*** Opening of DATA SUPPLIED ***

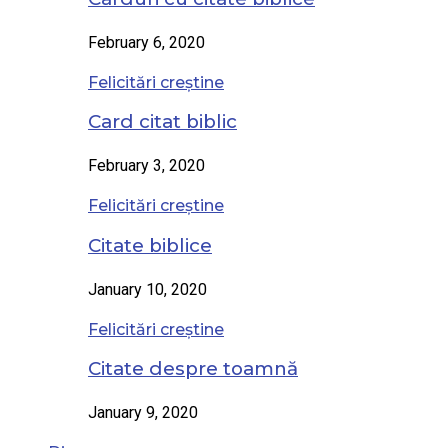
February 6, 2020
Felicitări creștine
Card citat biblic
February 3, 2020
Felicitări creștine
Citate biblice
January 10, 2020
Felicitări creștine
Citate despre toamnă
January 9, 2020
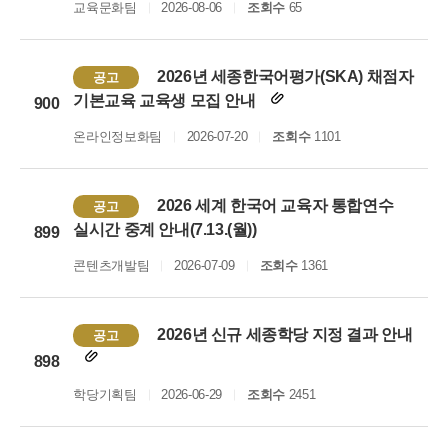
교육문화팀
2026-08-06
조회수
65
2026년 세종한국어평가(SKA) 채점자
공고
기본교육 교육생 모집 안내
900
온라인정보화팀
2026-07-20
조회수
1101
2026 세계 한국어 교육자 통합연수
공고
실시간 중계 안내(7.13.(월))
899
콘텐츠개발팀
2026-07-09
조회수
1361
2026년 신규 세종학당 지정 결과 안내
공고
898
학당기획팀
2026-06-29
조회수
2451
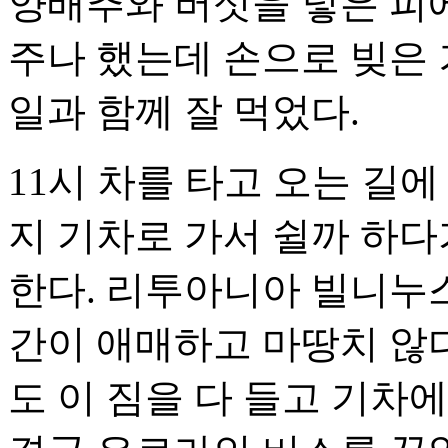
양배추와 버섯을 넣은 피
주나 했는데 손으로 빚은 거
일과 함께 잘 먹었다.
11시 차를 타고 오는 길
지 기차로 가서 쉴까 하다
한다. 리투아니아 빌니누스
간이 애매하고 마땅치 않다
도 이 짐을 다 들고 기차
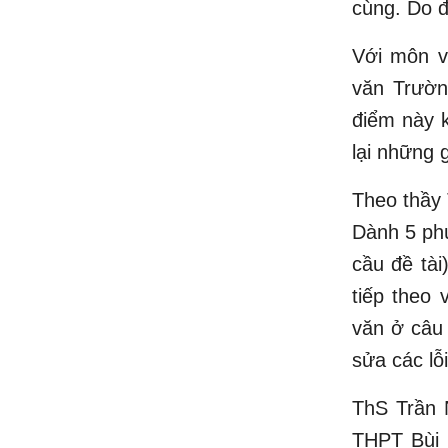
cùng. Do đ
Với môn v
văn Trườ
điểm này 
lại những 
Theo thầy 
Dành 5 phú
cầu đề tài
tiếp theo 
văn ở câu 
sửa các lỗi
ThS Trần 
THPT Bùi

*** Close of DATA SUPPLIED ***

◆ **WHAT THIS TASK INVOLVES**
Rewrite the lines of the listing above as a JSON list of strings, one string per line and skipping blank lines, beginning at the first line of the listing and stopping after the line that contains "January 9, 2020". Leave the pictures out of the answer.

◆ **RESPONSE**
[
  "February 6, 2020",
  "Felicitări creștine",
  "Card citat biblic",
  "February 3, 2020",
  "Felicitări creștine",
  "Citate biblice",
  "January 10, 2020",
  "Felicitări creștine",
  "Citate despre toamnă",
  "January 9, 2020"
]